4. Crude Oil Prices: When the crude oil price was around $120 per barrel at that time economists were praying that prices should come down. Their prayers were answered generously, but they never imagined $29 per barrel. Now they are praying for an increase in crude oil prices to around $70 per barrel. I am skeptical that their prayers will be answered this time. According to recent reports crude oil may touch $10 per barrel due to oversupply. The reason being, the sanctions on Iran is lifted that will lead to more supply. This will cause shivers worldwide. Currently, it is one of the biggest threat to the world economy. Any sharp decline from this point will have an indirect impact on stock markets.

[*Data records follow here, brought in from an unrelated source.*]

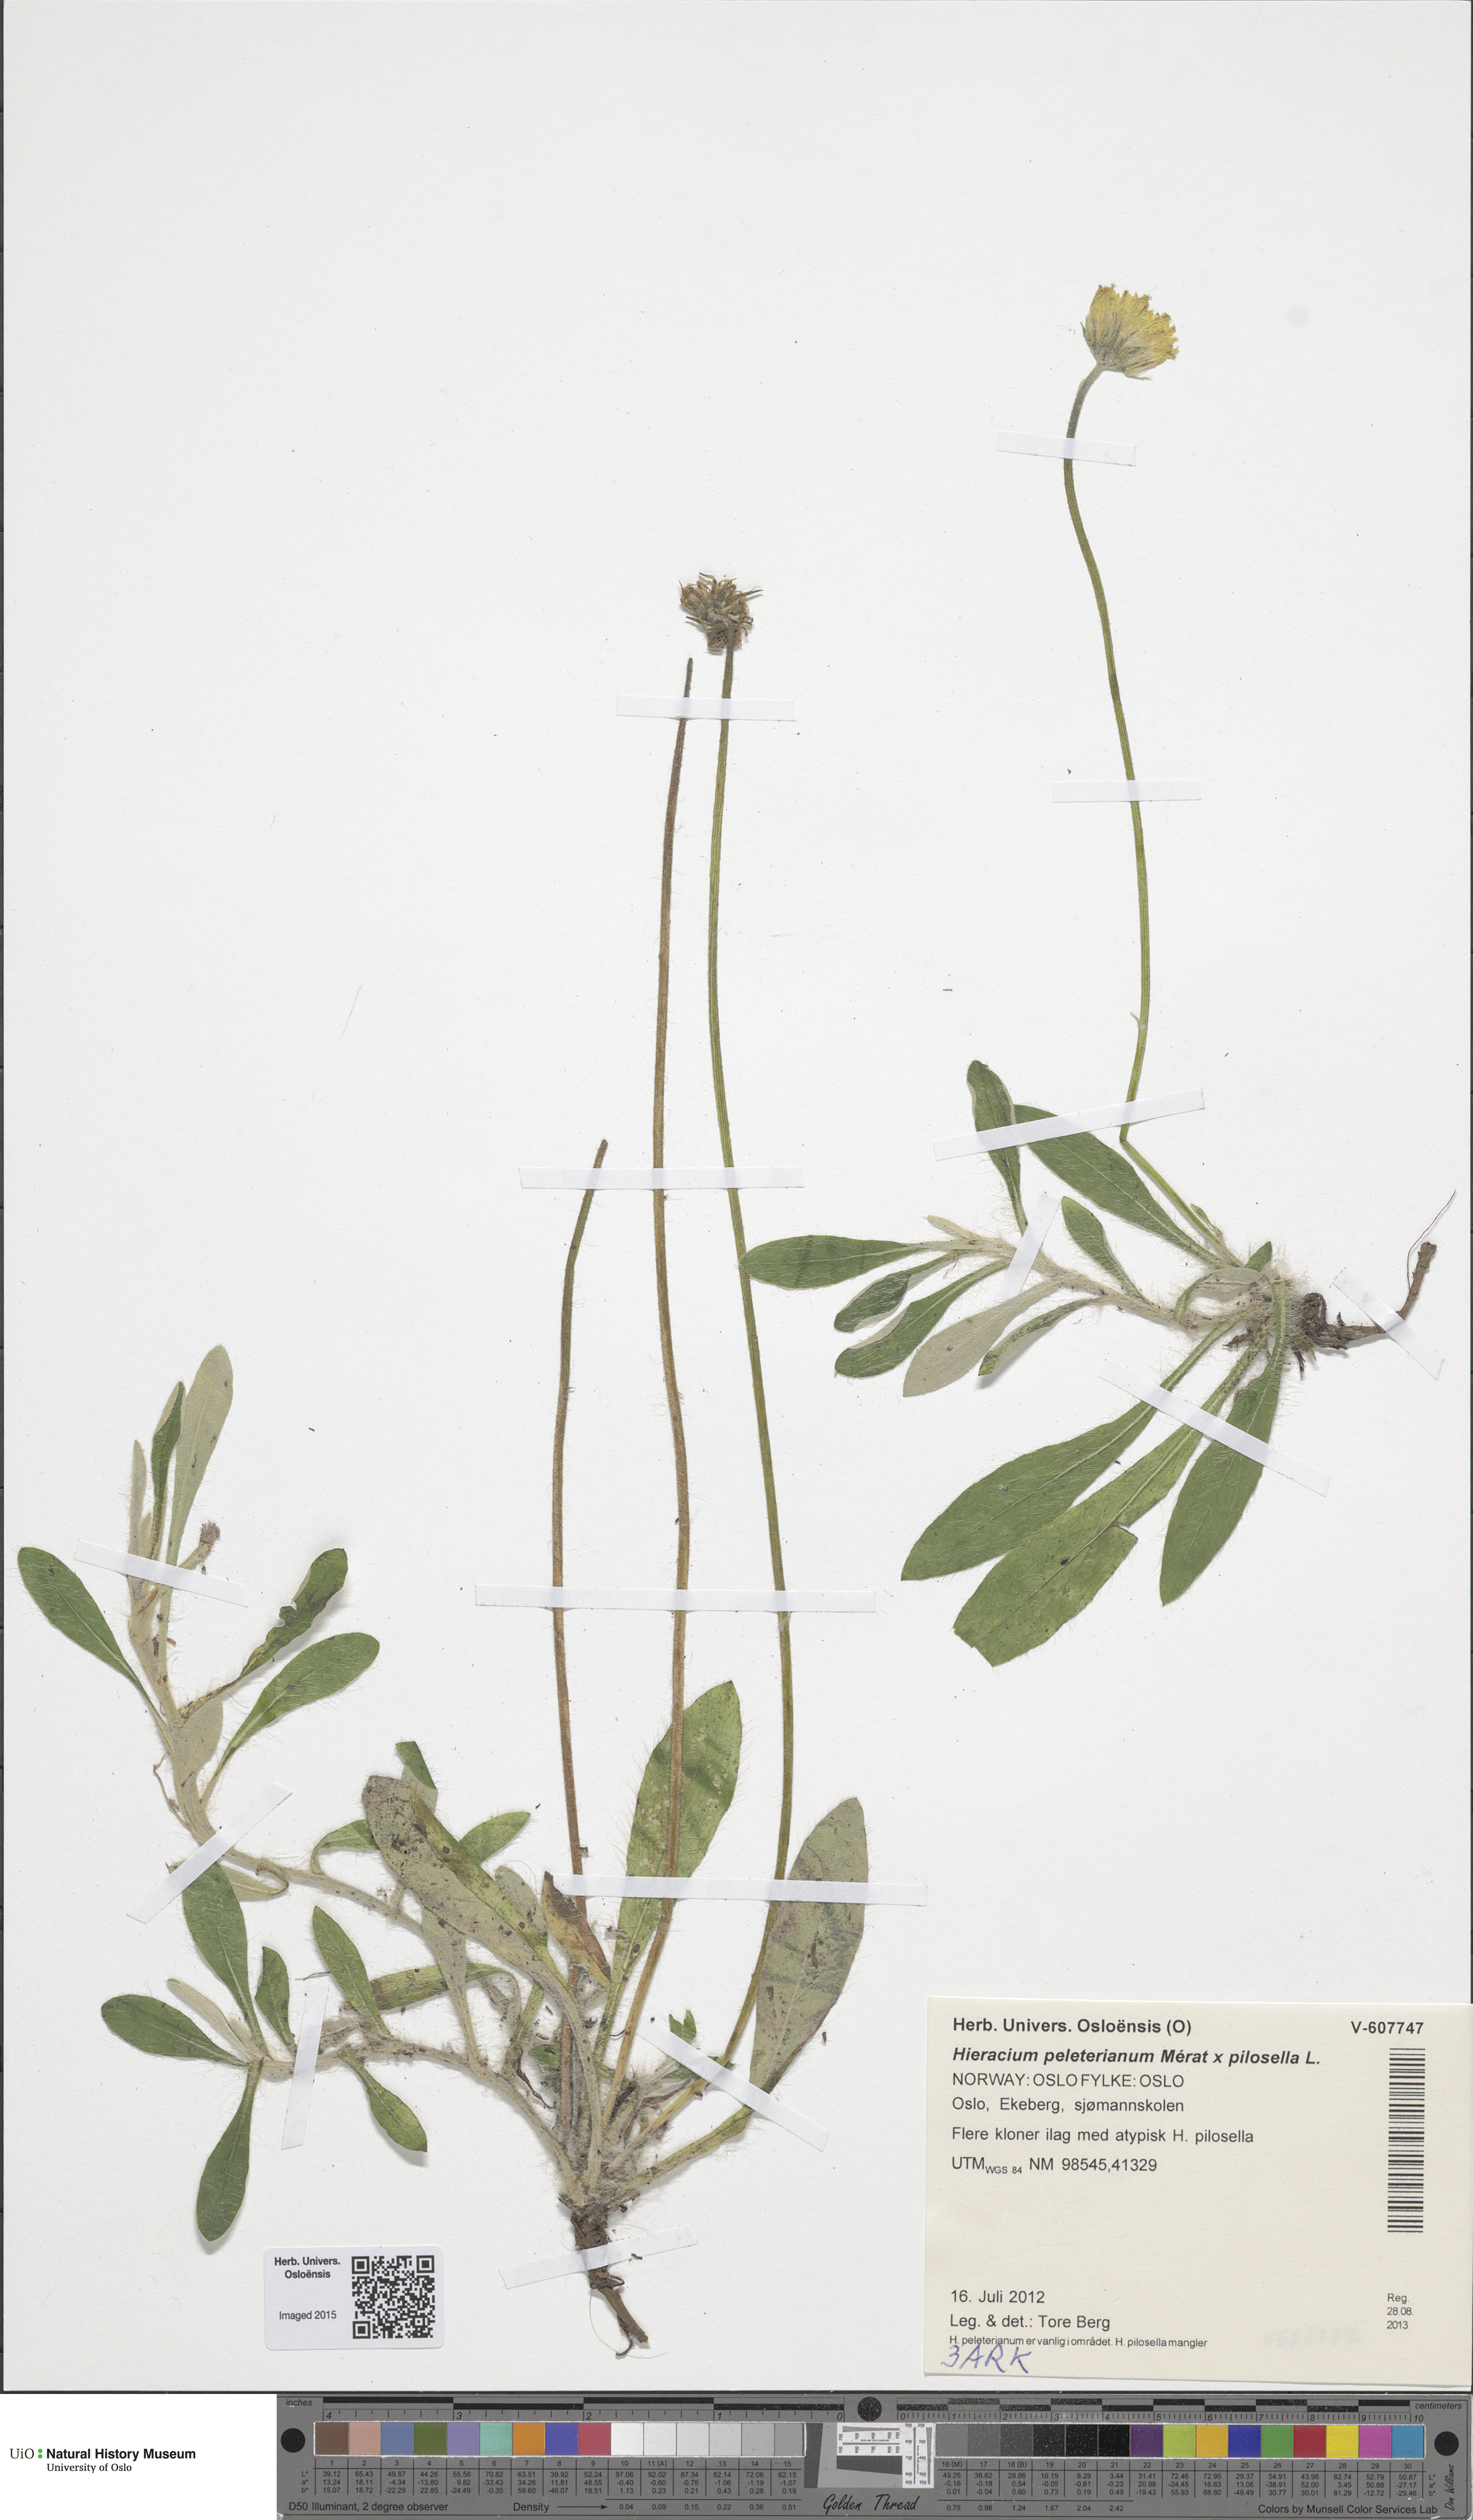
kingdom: Plantae
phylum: Tracheophyta
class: Magnoliopsida
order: Asterales
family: Asteraceae
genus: Pilosella
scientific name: Pilosella
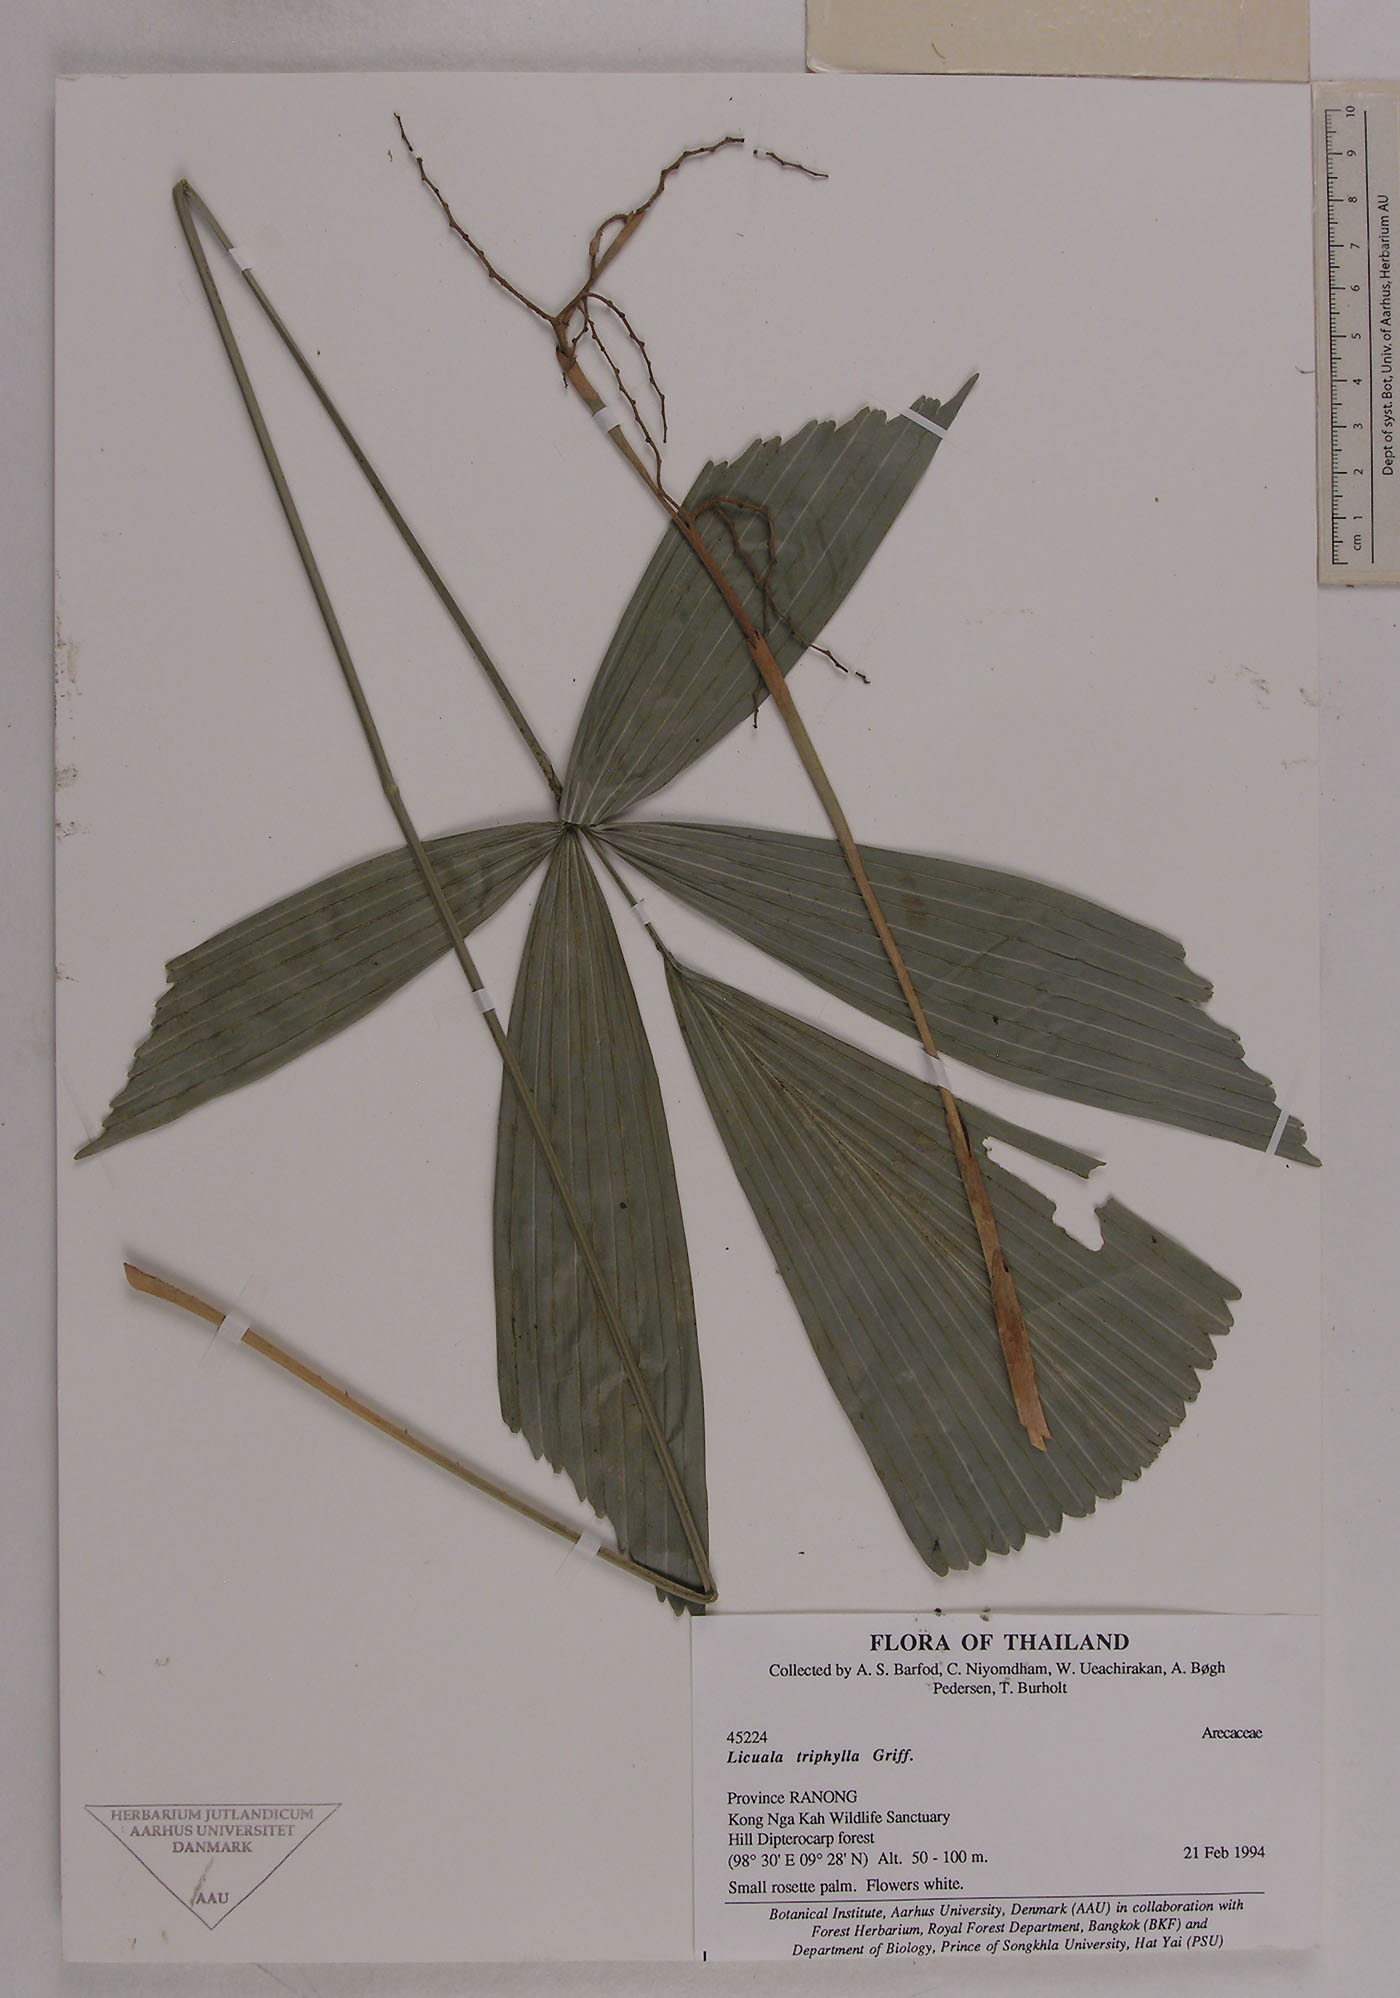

5. Chinese Rout: Though Indian Stock Analysts are putting a brave face in front of cameras. They are claiming that Chinese Economy rout will not have any impact on Indian Economy or stock markets. I do understand that they have their own compulsions to take this stand. It is quite laughable. My simple question is when the meltdown of Greece economy (Ranked 44) in the world can cause jitters worldwide then why china is an exception. Please remember that China is World’s Second Largest Economy. If somebody say that it will not impact much then there are only 2 scenarios. First, he is not aware of ground realities or second, he is under some compulsion to say so. None of the analysts have shared single logical reasoning for their stand.
6. Critical Support Levels are Broken: The market tried to take support near 7500 but convincingly broke this key support level. I was hoping that 7500 will not be broken and the market will stabilize near 7500 before next move. Currently, it seems that support levels are meaningless. Like in 2008, stock markets collapsed like a pack of cards. There is a set of investors who keenly watch support levels. If you are one of them then be cautious. After the level of 7500 is broken, the next level is 7250. My personal analysis shows that if 7250 breaks then panic selling will trigger. In this case, the bottom of stock markets is anyone’s guess.
7. The collapse of Banking Stocks is not a good omen: In my personal opinion, banking stocks are the true reflector of an Economy. Today i was reading a news article that market capital of ALL the listed Public Sector Banks including SBI is just ahead of MCap of HDFC Bank. There are 20 listed PSB’s. There are two ways to look at this data. First, the HDFC Bank is going strong and is best among the lot. The second way to look is that Public Sector Banks either collapsed or are on the verge of collapse. It is not a good sign. When SBI moved below Rs 200, trust me it gave me goosebumps. It shows the deep rooted problem in stock markets that is not visible to retail investors.
Words of Wisdom: Today nothing much to say. The post is self-explanatory. In my opinion, it is time to trade very cautiously. An investor should look out for positive triggers to remain invested. The cocktail of all the bad news will take stock markets to new lows that were never seen before. I wish that day will never come but for that, too many prayers should be answered as i shared in my post :).